Оцепеневший Сен-Жюст не мог вымолвить ни одного слова. Зато он увидел, как зашевелились губы до этого молчавшего Брута, и он заговорил, обращаясь к подошедшему греку. Не было слышно ни звука, но Сен-Жюст, хорошо помнивший Плутарха, знал, что говорит сейчас последний республиканец, знал слово в слово:
«Судьба Брута решилась! Но может ли Брут упрекать Судьбу за жестокость? Нет, я могу упрекать Судьбу только за жестокость к моему отечеству, потому что я сам счастливее своих сегодняшних победителей, – не только я был счастливее их вчера или раньше, но и сегодня я счастливее их: я оставляю о себе славу высокой нравственной доблести и добродетели, каковые моим победителям ни оружием, ни богатством не стяжать, и та истина, что люди порочные и несправедливые, которые погубили справедливых и честных, не должны править государством, никогда не умрет среди простых людей, которые навсегда останутся благодарны нашей памяти… А теперь…» – одним движением Брут рванул на себе тунику, обнажая грудь.
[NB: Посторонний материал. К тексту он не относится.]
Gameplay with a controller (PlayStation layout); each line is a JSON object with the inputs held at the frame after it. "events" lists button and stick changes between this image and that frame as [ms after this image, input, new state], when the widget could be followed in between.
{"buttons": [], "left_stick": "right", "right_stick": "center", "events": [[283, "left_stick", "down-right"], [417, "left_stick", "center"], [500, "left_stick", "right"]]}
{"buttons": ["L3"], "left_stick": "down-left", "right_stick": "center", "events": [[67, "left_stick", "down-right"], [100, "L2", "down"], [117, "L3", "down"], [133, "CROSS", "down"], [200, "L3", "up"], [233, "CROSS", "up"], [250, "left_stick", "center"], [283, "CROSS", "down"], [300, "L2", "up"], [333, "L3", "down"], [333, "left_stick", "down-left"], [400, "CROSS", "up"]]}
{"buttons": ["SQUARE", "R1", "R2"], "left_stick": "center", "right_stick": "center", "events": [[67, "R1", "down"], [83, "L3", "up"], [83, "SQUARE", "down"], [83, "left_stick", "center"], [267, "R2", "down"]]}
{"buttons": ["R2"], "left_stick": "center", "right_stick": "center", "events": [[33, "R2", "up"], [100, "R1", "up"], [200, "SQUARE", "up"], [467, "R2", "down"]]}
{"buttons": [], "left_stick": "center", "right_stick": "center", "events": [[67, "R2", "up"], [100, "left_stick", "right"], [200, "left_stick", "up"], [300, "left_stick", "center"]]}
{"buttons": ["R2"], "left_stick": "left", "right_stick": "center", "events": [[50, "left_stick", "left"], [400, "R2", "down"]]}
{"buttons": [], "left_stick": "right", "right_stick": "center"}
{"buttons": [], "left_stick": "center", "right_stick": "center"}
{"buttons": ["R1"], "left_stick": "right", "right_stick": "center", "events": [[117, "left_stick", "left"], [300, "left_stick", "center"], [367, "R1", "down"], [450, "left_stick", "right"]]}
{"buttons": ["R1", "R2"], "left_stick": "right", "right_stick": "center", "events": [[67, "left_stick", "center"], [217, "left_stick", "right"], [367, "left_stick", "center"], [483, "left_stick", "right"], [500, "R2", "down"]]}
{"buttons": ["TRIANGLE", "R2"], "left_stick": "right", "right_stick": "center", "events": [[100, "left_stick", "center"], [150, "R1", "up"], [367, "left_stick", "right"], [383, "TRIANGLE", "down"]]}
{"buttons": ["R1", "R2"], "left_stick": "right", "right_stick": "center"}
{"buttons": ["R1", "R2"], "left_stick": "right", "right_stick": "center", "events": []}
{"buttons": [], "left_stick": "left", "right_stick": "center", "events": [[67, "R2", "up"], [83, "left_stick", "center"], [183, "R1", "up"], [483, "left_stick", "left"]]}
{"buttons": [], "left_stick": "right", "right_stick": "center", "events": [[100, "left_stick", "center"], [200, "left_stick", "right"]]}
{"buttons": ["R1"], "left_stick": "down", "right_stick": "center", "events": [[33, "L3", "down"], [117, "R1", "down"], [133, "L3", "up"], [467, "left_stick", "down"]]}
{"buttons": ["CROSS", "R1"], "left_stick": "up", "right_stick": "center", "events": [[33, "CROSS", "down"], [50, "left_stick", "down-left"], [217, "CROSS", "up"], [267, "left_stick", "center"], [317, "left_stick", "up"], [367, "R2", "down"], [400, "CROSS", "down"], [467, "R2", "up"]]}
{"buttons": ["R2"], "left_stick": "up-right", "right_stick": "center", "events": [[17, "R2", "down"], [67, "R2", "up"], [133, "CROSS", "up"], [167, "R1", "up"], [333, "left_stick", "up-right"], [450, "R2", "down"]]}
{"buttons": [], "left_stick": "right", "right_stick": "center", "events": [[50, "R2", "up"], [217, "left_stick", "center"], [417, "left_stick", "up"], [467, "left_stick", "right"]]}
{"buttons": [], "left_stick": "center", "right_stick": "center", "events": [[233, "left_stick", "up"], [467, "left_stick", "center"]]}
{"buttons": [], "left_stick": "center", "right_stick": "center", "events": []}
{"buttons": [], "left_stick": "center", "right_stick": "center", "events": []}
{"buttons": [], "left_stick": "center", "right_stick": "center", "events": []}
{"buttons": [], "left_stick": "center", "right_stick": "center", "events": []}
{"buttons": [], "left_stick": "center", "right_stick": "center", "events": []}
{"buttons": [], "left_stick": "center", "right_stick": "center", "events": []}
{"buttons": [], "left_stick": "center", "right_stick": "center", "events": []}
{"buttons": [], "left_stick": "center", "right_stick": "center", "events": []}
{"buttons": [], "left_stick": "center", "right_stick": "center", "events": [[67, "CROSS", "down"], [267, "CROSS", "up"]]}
Схватив своего спутника за плечи обеими руками, он с каким-то судорожным движением обнял его и прижал к себе, насадив себя на меч, который по-прежнему был направлен ему в грудь, так что окровавленное лезвие вышло у него сзади между лопаток.
В ту же секунду Сен-Жюст проснулся и сел на своей постели, покрытый холодным потом. За окном брезжил рассвет. Все еще не в силах поверить, что это был только сон, он некоторое время дико осматривался по сторонам. В этом момент он окончательно понял, для чего был избран в Конвент. Слово «смерть», то самое слово, которое он вскоре произнесет в первом же разговоре с Робеспьером, когда речь зайдет о судьбе короля, слетело с его уст вместе с коротким смешком. «А почему бы и нет? – подумал он. – Если Конвенту предстоит решать судьбу короля, пусть он вспомнит о судьбе Брута…»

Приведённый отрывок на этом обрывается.